O Centro de Pesquisa e Inovação em Saúde Mental (CISM) e o Instituto Eldorado receberam o iF Design Award, uma das mais tradicionais premiações internacionais na área de design. O reconhecimento foi concedido ao projeto “Tratamento Remoto com Incentivos à Sobriedade (TRIS)”, desenvolvido em parceria entre as duas instituições.
O prêmio destaca iniciativas que combinam inovação, funcionalidade e qualidade na experiência oferecida ao usuário. No caso do TRIS, o diferencial está na aplicação de uma abordagem terapêutica consolidada em um formato digital acessível, com potencial de ampliação dentro do sistema público de saúde brasileiro.
O CISM integra o grupo de Centros de Pesquisa Aplicada financiados pela FAPESP. A estrutura tem sede na Universidade de São Paulo, com participação da Universidade Federal de São Paulo e da Universidade Federal do Rio Grande do Sul. A proposta do centro é articular pesquisa científica e soluções práticas voltadas à saúde mental.

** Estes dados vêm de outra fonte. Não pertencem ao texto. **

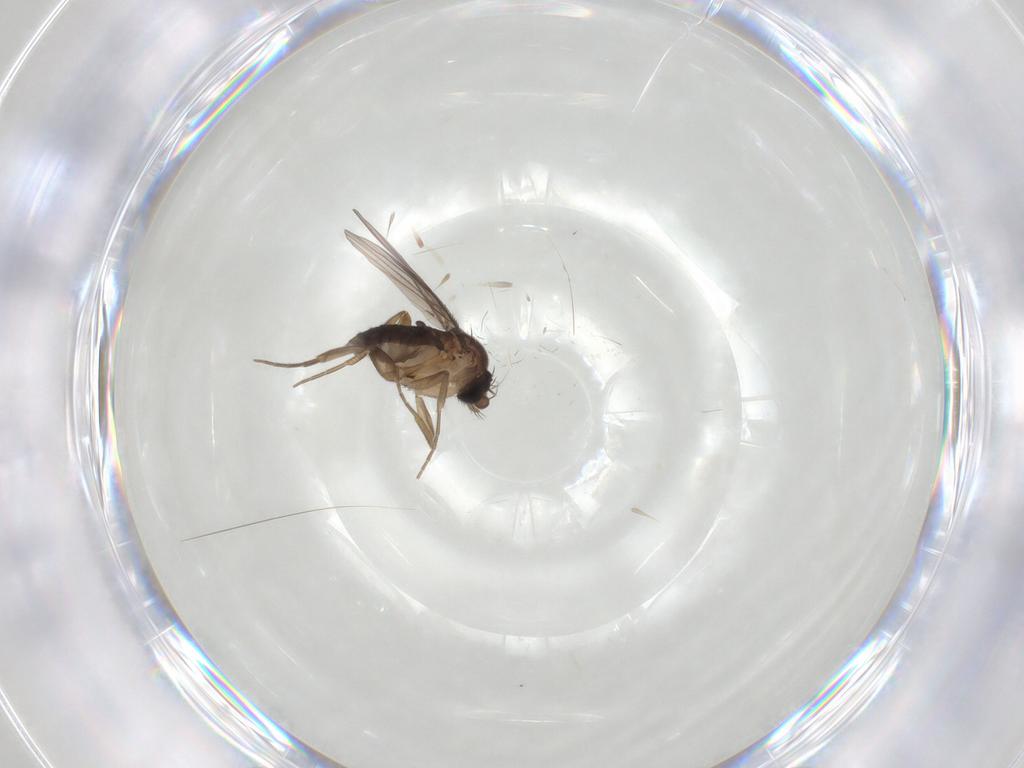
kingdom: Animalia
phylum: Arthropoda
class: Insecta
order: Diptera
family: Chironomidae
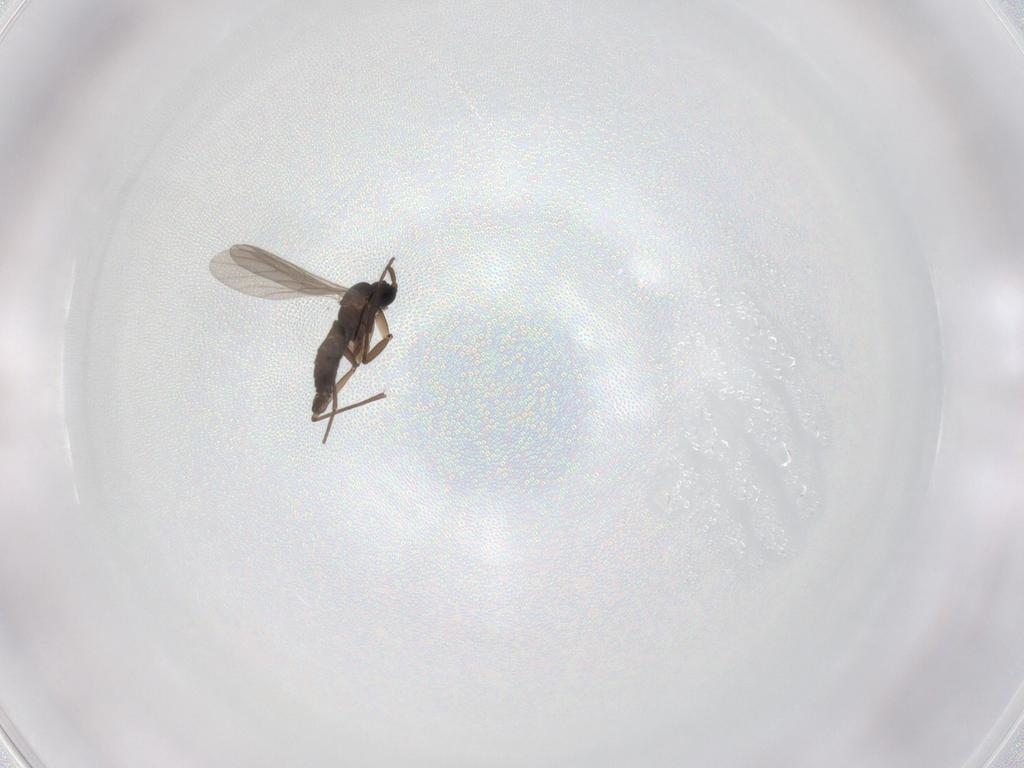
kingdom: Animalia
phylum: Arthropoda
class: Insecta
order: Diptera
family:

De acordo com Hans Dohmann, médico e gestor em saúde, o uso de tecnologia na saúde não deve ser entendido apenas como uma modernização, mas como uma mudança estrutural na forma de cuidar. Saiba mais clicando aqui.
Aplicativo leva terapia comportamental ao ambiente digital
O TRIS é apontado como o primeiro aplicativo brasileiro a administrar, de forma automatizada e digital, o chamado manejo de contingências no tratamento do Transtorno por Uso de Álcool. Trata-se de uma abordagem baseada em reforços positivos para estimular mudanças de comportamento, com eficácia já comprovada em estudos clínicos.
Ao migrar essa metodologia para um ambiente digital, o projeto amplia o alcance do tratamento e reduz barreiras de acesso. O aplicativo combina fundamentos da ciência comportamental com tecnologia e design centrado no usuário, buscando facilitar a adesão ao tratamento e o acompanhamento contínuo.
A relevância do tema é significativa. Segundo dados de 2018 da Organização Mundial da Saúde, o consumo de álcool está associado a mais de 3 milhões de mortes por ano em todo o mundo. A criação de ferramentas digitais voltadas a esse cenário responde a uma demanda crescente por soluções escaláveis e integradas aos sistemas públicos de saúde.
Além da automatização do processo terapêutico, o TRIS aposta na experiência do usuário como elemento central. O design do aplicativo foi pensado para tornar o uso simples e intuitivo, o que pode influenciar diretamente na continuidade do tratamento por parte dos pacientes.
Reconhecimento internacional e impacto na pesquisa
Para os responsáveis pelo projeto, o prêmio reforça a importância da integração entre diferentes áreas do conhecimento. “Ficamos muito felizes com esse reconhecimento internacional, que indica estarmos no caminho certo para contribuir com a saúde mental da população, por meio do desenvolvimento de recursos de tecnologia digital”, afirma o professor Paulo Rossi Menezes, diretor científico do CISM.
A conquista também projeta internacionalmente a produção científica e tecnológica desenvolvida no Brasil. Iniciativas como o TRIS mostram a capacidade de centros de pesquisa nacionais em propor soluções inovadoras para desafios globais, especialmente em áreas sensíveis como a saúde mental.
O iF Design Award foi criado em 1954 e é organizado pela iF International Forum Design GmbH. Ao longo das décadas, consolidou-se como um dos principais selos de excelência em design no mundo. A premiação contempla diversas categorias, entre elas produto, comunicação, arquitetura, experiência do usuário e interface digital.
Na edição mais recente, o prêmio reuniu mais de 10 mil projetos inscritos de diferentes países, o que evidencia o nível de competitividade e o alcance global da iniciativa. Nesse contexto, o reconhecimento do TRIS coloca o projeto brasileiro em evidência entre soluções de alto padrão internacional.
Tecnologia e saúde pública no mesmo caminho
O avanço de ferramentas digitais voltadas à saúde mental tem sido acompanhado por uma discussão crescente sobre acessibilidade e integração com políticas públicas. No Brasil, onde a demanda por atendimento nessa área supera a oferta em diversas regiões, aplicativos como o TRIS surgem como alternativas complementares.
A proposta não substitui o acompanhamento profissional, mas pode funcionar como suporte contínuo ao paciente, especialmente em contextos onde o acesso presencial é limitado. Ao incorporar evidências científicas em uma plataforma digital, o projeto também contribui para aproximar pesquisa e prática clínica.
O reconhecimento internacional tende a impulsionar novas etapas de desenvolvimento e possíveis expansões do aplicativo. A expectativa é que iniciativas desse tipo ganhem espaço em estratégias de saúde pública, ampliando o alcance de tratamentos baseados em evidências e reforçando o papel da tecnologia como aliada no cuidado em saúde mental.